UH3CA268091

Seq-Scope: Microscopic examination of spatial single cell transcriptome in cell and tissue senescence - Summary

Standard immunostaining or RNA in situ hybridization can examine only one or a handful of target molecular species at a time; therefore, the amount of information obtained from a single experimental session is limited.

To overcome this, emerging spatial transcriptomics (ST) techniques aim to examine all genes expressed from the genome from a single histological slide. There are three major methodologies of experimentally implementing ST: the sequential in situ hybridization method, in situ sequencing method, and spatial barcoding method.

Among these, the spatial barcoding method is the most straightforward, comprehensive, and so far the only method scalable for large amounts of samples. The spatial barcoding method reveals both the RNA sequence and their spatial locations by capturing tissue RNA using a spatially-barcoded oligonucleotide array.

The current spatial barcoding method, however, are intrinsically limited by their low resolution and low RNA capture efficiencies; correspondingly, all currently available technologies failed to reveal the microscopic details of the spatial transcriptome.

We recently developed a technology named Seq-Scope, which overcomes all these limitations. Seq-Scope has an effective resolution of 0.5-1 μm and reveals over 20 transcripts per μm2 area (~50 transcripts/μm2 estimated at library saturation). Both resolution and transcriptome capture output of Seq-Scope are the best among all available technologies described in the literature so far.
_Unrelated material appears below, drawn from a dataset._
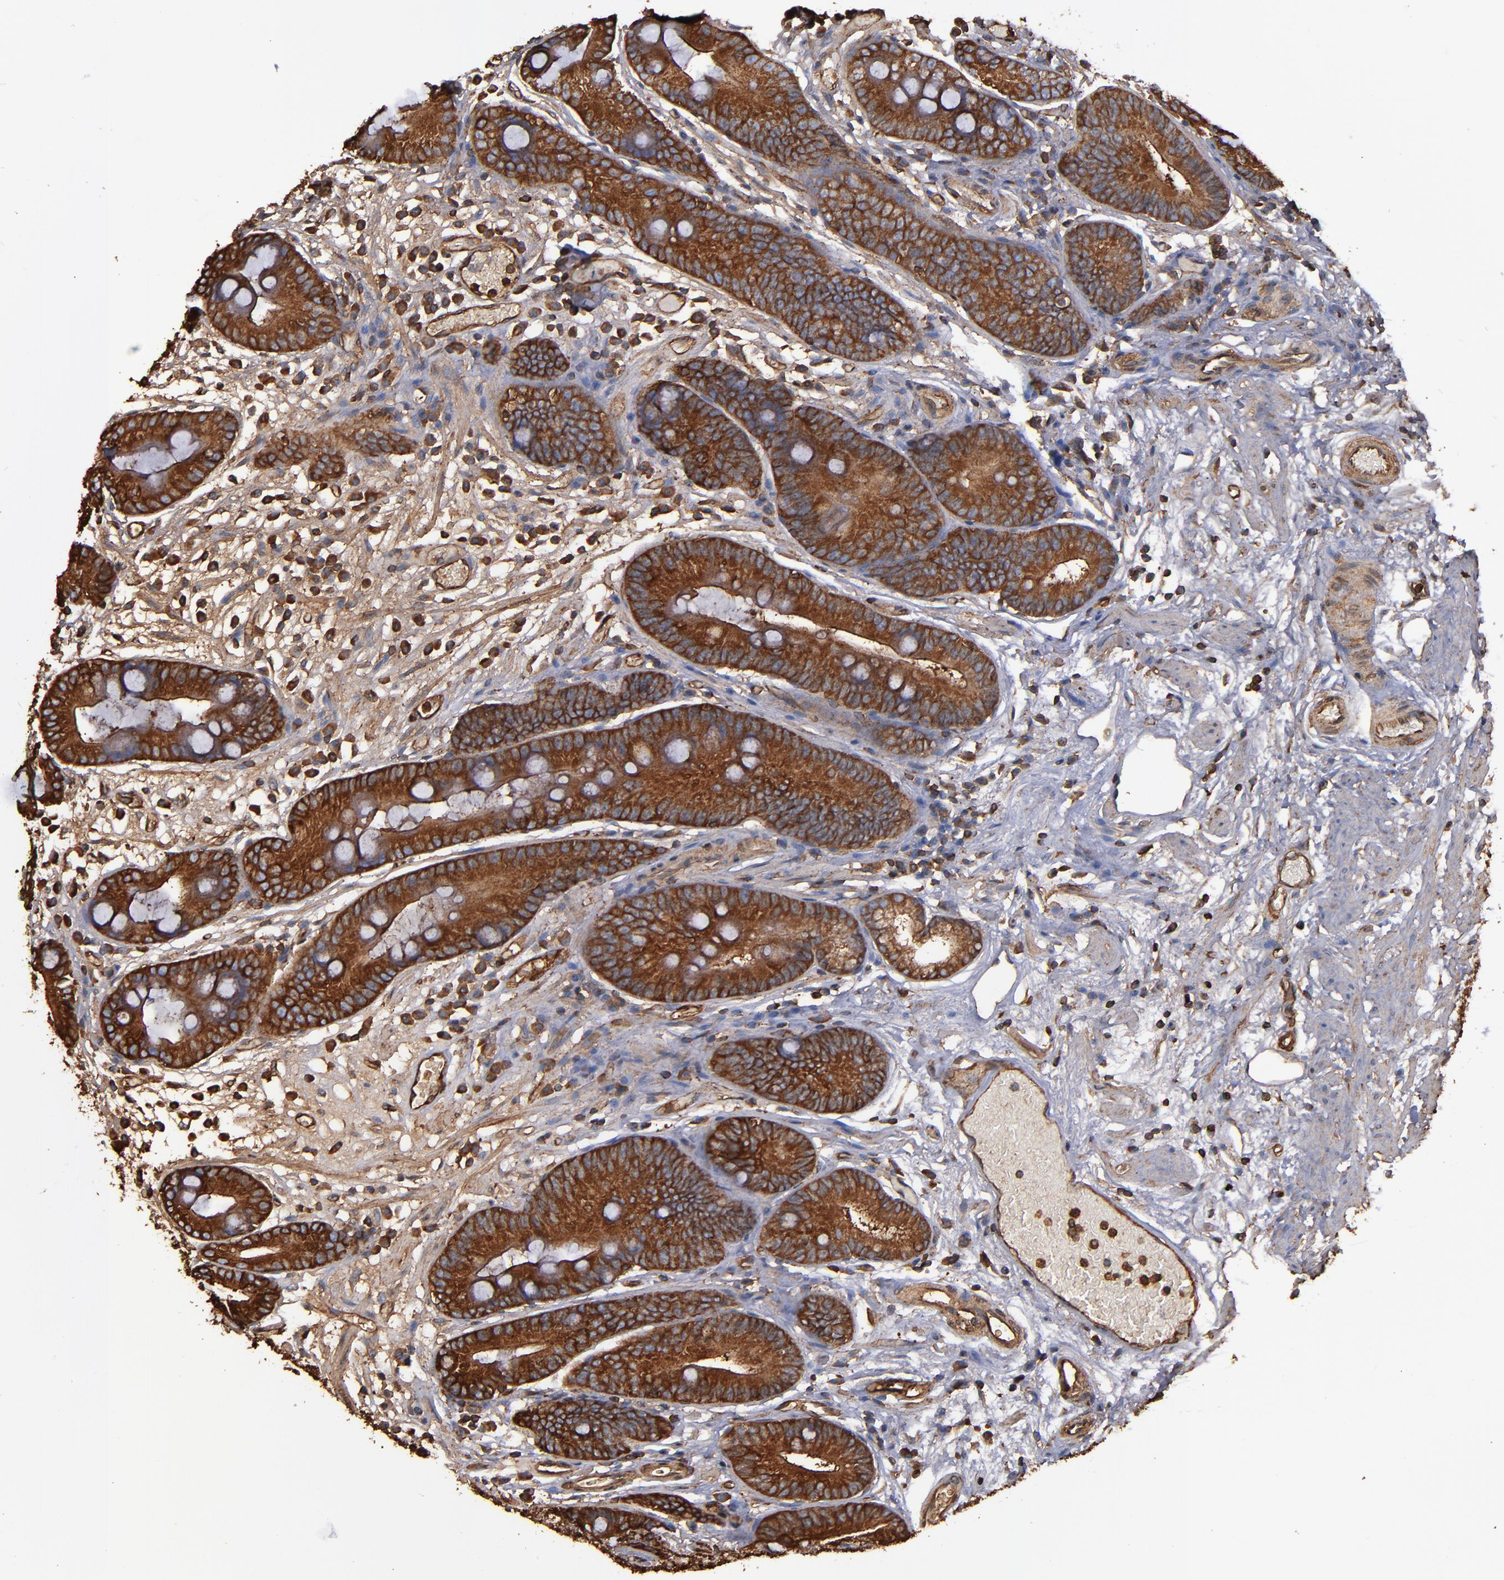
{"staining": {"intensity": "moderate", "quantity": ">75%", "location": "cytoplasmic/membranous"}, "tissue": "stomach", "cell_type": "Glandular cells", "image_type": "normal", "snomed": [{"axis": "morphology", "description": "Normal tissue, NOS"}, {"axis": "morphology", "description": "Inflammation, NOS"}, {"axis": "topography", "description": "Stomach, lower"}], "caption": "About >75% of glandular cells in unremarkable human stomach display moderate cytoplasmic/membranous protein expression as visualized by brown immunohistochemical staining.", "gene": "ACTN4", "patient": {"sex": "male", "age": 59}}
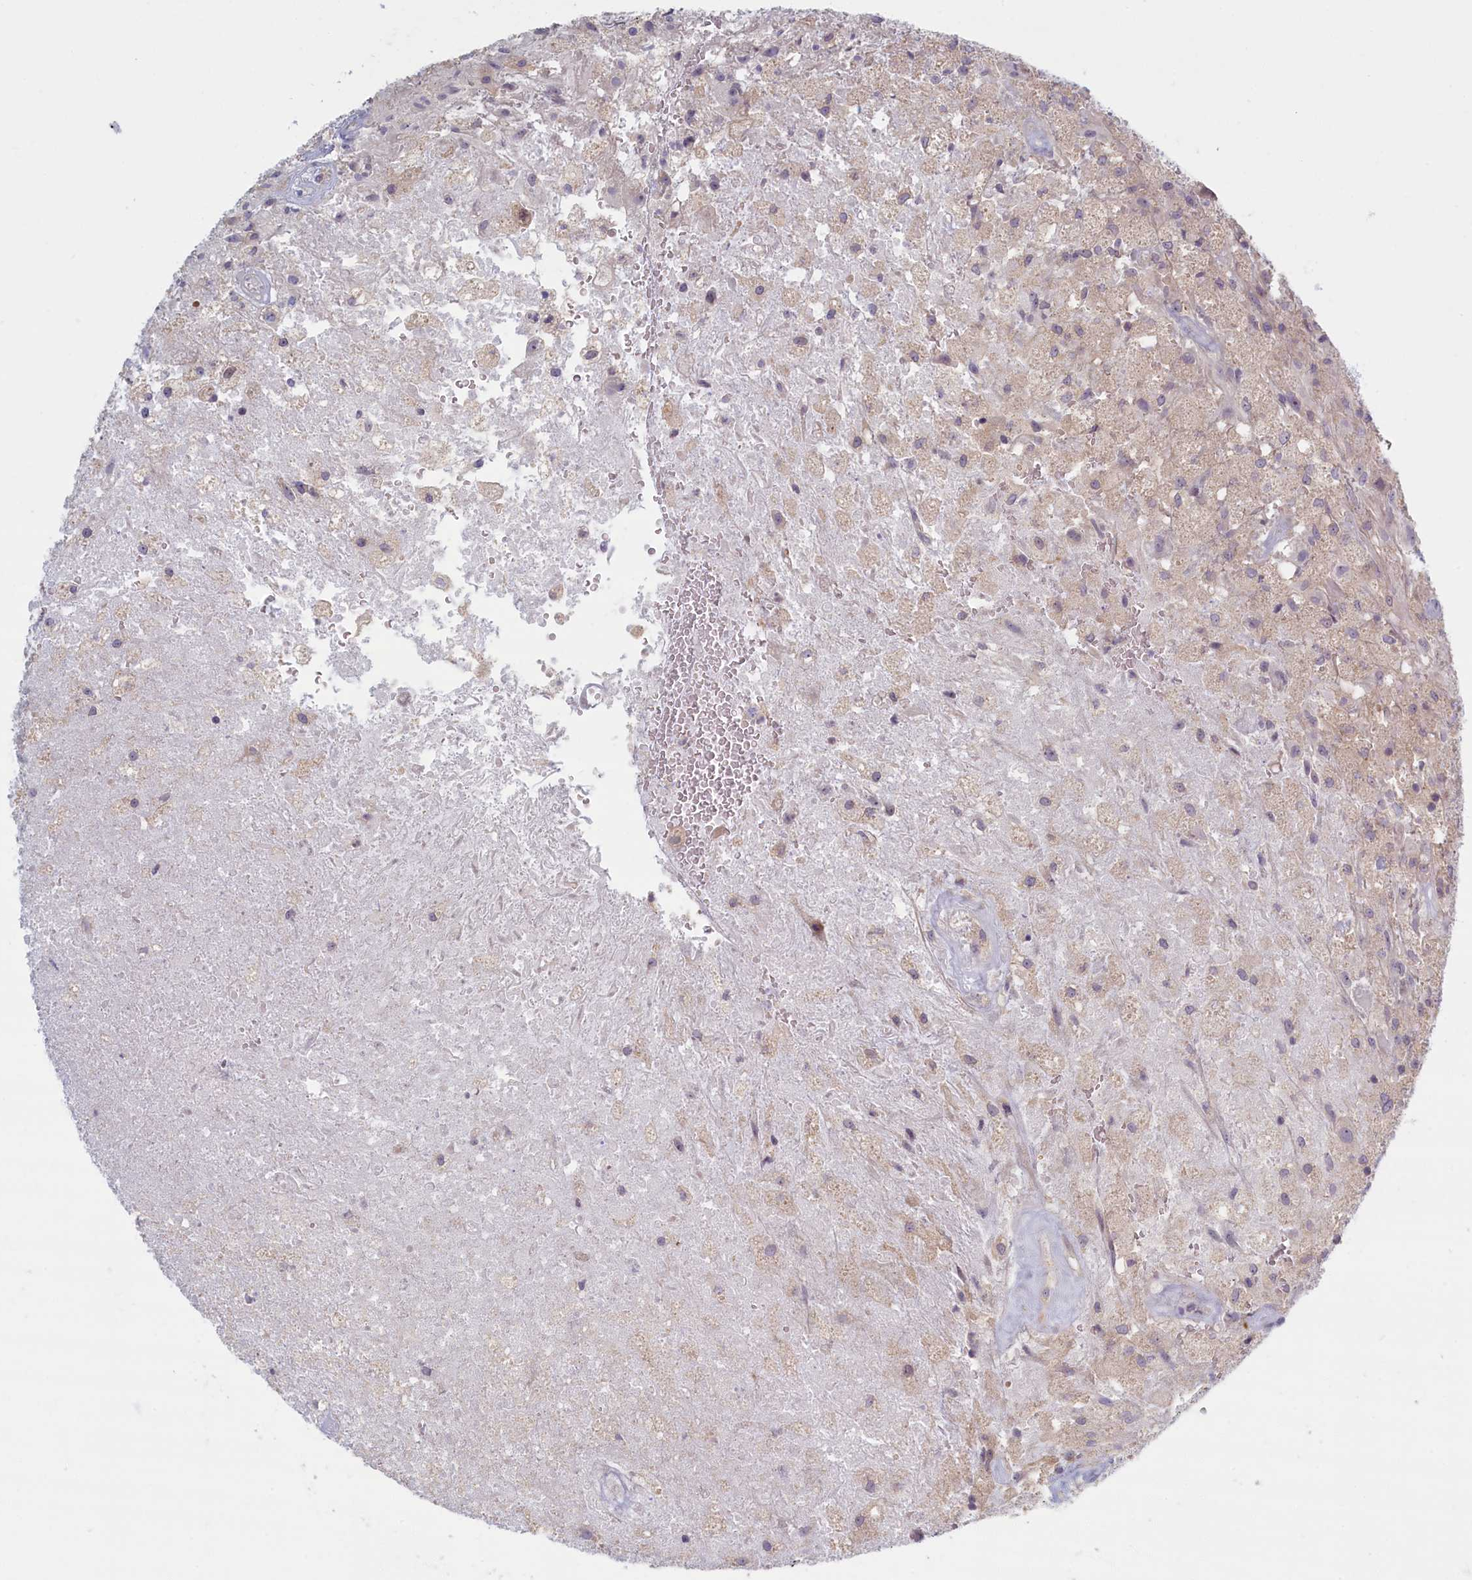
{"staining": {"intensity": "negative", "quantity": "none", "location": "none"}, "tissue": "glioma", "cell_type": "Tumor cells", "image_type": "cancer", "snomed": [{"axis": "morphology", "description": "Glioma, malignant, High grade"}, {"axis": "topography", "description": "Brain"}], "caption": "This histopathology image is of glioma stained with IHC to label a protein in brown with the nuclei are counter-stained blue. There is no staining in tumor cells. (Immunohistochemistry, brightfield microscopy, high magnification).", "gene": "TRPM4", "patient": {"sex": "male", "age": 56}}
With this unprecedented performance, Seq-Scope visualized spatial transcriptome heterogeneity at multiple histological scales, including tissue zonation according to the portal-central (liver), crypt-surface (colon), and inflammation-fibrosis (injured liver) axes, cellular components including single cell types and subtypes, and subcellular architectures of nucleus, cytoplasm, and mitochondria.

Seq-Scope also has a potential to improve and complement current scRNA-seq approaches.

In response to the Sennet announcement, we propose to adapt and utilize Seq-Scope to provide atlases of cellular senescence in multiple tissues during normal human aging, focusing on the following three aims:

(1) Identify and characterize hepatic senescent cell population during liver disease.
(2) Characterize age-associated changes of hepatic spatial transcriptome.
(3) Combine Seq-Scope with detection of senescence protein and cell-type marker proteins.

For all aims, we will begin with analyzing mouse tissue to establish the feasibility of monitoring cell and tissue senescence (UG3), and then expand the work in human tissues using the tissue obtained from diverse resources including the Sennet Tissue Mapping Center (TMC) (UH3).

Seq-Scope is a versatile technology, which is quick, straightforward, scalable, and adaptable. Once optimized, a single researcher can process 5-10 frozen tissue blocks every week to generate high-quality spatial single cell transcriptome data. Therefore, our team is confident that we will be able to adapt our technology to any of the tissue systems that are provided by the Sennet TMC in the UH3 phase.

Regents Of The University Of Michigan

NOT APPLICABLE

93.310 - Trans-NIH Research Support

National Cancer Institute (NCI) [HHS - NIH]

National Institute of Allergy and Infectious Diseases (NIAID) [HHS - NIH]

Ann Arbor, Michigan 481091276 United States

Single Zip Code

Administrative Supplements to Existing NIH Grants and Cooperative Agreements (Parent Admin Supp Clinical Trial Optional) (PA-20-272)

Amendment Since initial award the End Date has been extended from 08/31/25 to 08/31/26 and the total obligations have increased 128% from $768,615 to $1,751,906.